▸ **Task directions**:
Transcribe, without alteration, only the lines from the one containing "for Outdoor Living Spaces" through the last line of the material, both ends included.

*** Block opens ***

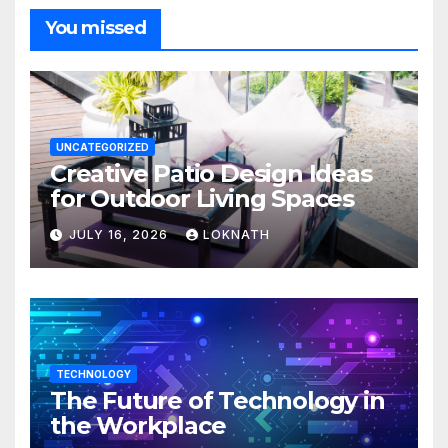
You missed
UNCATEGORIZED
Creative Patio Design Ideas
for Outdoor Living Spaces
JULY 16, 2026
LOKNATH
TECHNOLOGY
The Future of Technology in
the Workplace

*** Block closes ***

▸ **Task answer**:
for Outdoor Living Spaces
JULY 16, 2026
LOKNATH
TECHNOLOGY
The Future of Technology in
the Workplace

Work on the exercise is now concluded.